■ SOURCE TEXT:
Demand for electricity is rising throughout the nation and is growing quickly across Oklahoma.
That issue was the focus of a nearly two-hour discussion and presentation June 18 by representatives of the Southwest Power Pool (SPP), Public Service Co. of Oklahoma (PSO), Oklahoma Gas & Electric Co. (OG&E), and the Oklahoma Corporation Commission, which regulates electric utilities.
“Energy demands are growing,” said Paul Suskie, an executive vice president with the SPP. “We’re facing resource adequacy challenges.”
The Southwest Power Pool is a regional transmission organization that manages the electric grid and wholesale power market for 14 states in the central U.S. Those include all of Oklahoma and Kansas and portions of Texas, Missouri, North and South Dakota, Louisiana, Iowa, Nebraska, Minnesota and Montana, along with electric providers in Arizona, Colorado, Wyoming and in Tacoma, Washington.
Suskie said the power pool is seeing large load demands growing to varying levels and it presents big challenges for the grid. “Going forward, we have to meet the challenges,” he said as he cited increased requests for new power loads.
What’s behind the demand? Industrial growth. Data centers. Artificial Intelligence. It has the attention of Corporation Commissioners and their staff as they handle increasing numbers of requests for rate hikes to meet the demand for more electricity.
Proposed new data centers are popping up all over the U.S., and as part of the SPP, Oklahoma will have to provide electricity to other states in need of generated electricity. In addition, data centers are being proposed throughout Oklahoma: Luther, a Google data center in Stillwater, and the latest is Chickasha, although the Chickasha project is a “behind the meter” plan where the proposed data center would be powered with electricity from a nearby natural- gas fired power plant.

■ WORK ORDER A: According to the article on Oklahoma's electricity demand, how many states does the Southwest Power Pool manage the grid and wholesale power market for?
■ WORK ORDER B: In the article on Oklahoma's electricity demand, the Chickasha data center is set apart from the other proposed projects. Explain what makes it different, using what the article says about it.
■ WORK ORDER C: Write the next paragraph of the article on Oklahoma's electricity demand, picking up right after its last sentence.

■ EXCERPTED DATA:
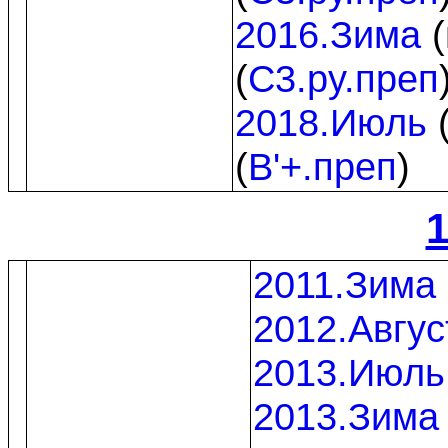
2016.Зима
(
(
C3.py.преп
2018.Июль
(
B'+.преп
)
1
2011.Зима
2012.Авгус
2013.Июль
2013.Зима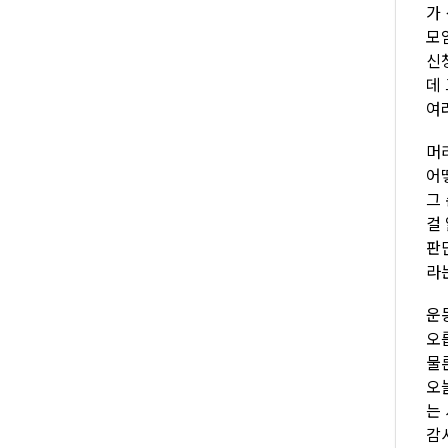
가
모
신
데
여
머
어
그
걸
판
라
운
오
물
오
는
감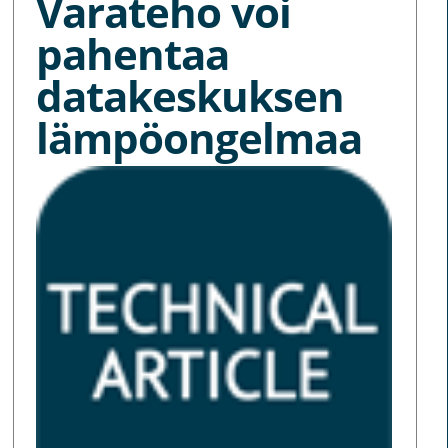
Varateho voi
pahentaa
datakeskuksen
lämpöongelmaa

■ EXERCISE RESPONSE A: Fourteen states in the central U.S.

■ EXERCISE RESPONSE B: The Chickasha project is a "behind the meter" plan. The proposed data center would get its electricity from a nearby natural-gas fired power plant.

■ EXERCISE RESPONSE C:
With increased demand, some states have resorted to “load shedding.”
That is a protective method of emergency power control where, during a large imbalance between supply and demand, the demand (load) is intentionally disconnected (“shed”) so that the available electricity supply can meet the remaining demand, thereby preventing a cascading collapse of the power grid.
Load shedding had the attention of the SPP executive as well as Corporation Commissioners who recalled such events occurred recently in Louisiana and New Mexico. California’s Pacific Gas & Electric imposed “rolling blackouts” a few years ago.
Two of Oklahoma’s largest utilities, OG&E and PSO, shared the same concerns about future demands for electrical power – and by future, they weren’t referring to 25 or 30 years from now.
Matthew Horeled, vice president of regulatory and finance at PSO, was blunt. “The demand is increasing exponentially,” he said, not once but twice in his conversation with the state regulators.
PSO is focused on preventing load shed events and has a five-year Integrated Resource Plan that ties closely with SPP Resource Adequacy. “We’re in constant communication with the Southwest Power Pool to ensure the accuracy of real-time production.”
Horeled said PSO is facing “huge numbers” for power demand and the company has seen more than 2,000 Letters of Agreement from applicants requesting more than 2,000 megawatts of “new load.” The applicants are new or expanding customers “who are already investing in engineering and site development,” he said.
“There are millions of dollars in these projects, some as big as $10 million,” Horeled said, adding that PSO is approaching a 50% increase in power demand. The time frame is to have the electricity supplied by 2028 and 2029, he said. PSO exec: ‘Need to start planning now’ “We need to start planning now,” he added, pointing to the recently announced $4 billion aluminum smelting plant at the Port of Inola, which is located in PSO’s service territory. It likely will mean PSO will be back before the commission asking for more approval of increased rates in the coming year.
PSO serves 575,800 customers (residential, commercial, industrial, and “other”) in 232 cities and towns in eastern and southwestern Oklahoma, including Lawton, Altus, Duncan, Cache, Elgin, Fletcher, Porter Hill, Sterling, Apache, Cement, Cyril and Frederick.
PSO is encouraging the Corporation Commission to assist in three categories: move at the speed of business, encourage new generation, and protect Oklahoma’s affordability and reliability.
“We’ll do whatever we can to help and improve things,” Commissioner Brian Bingman replied.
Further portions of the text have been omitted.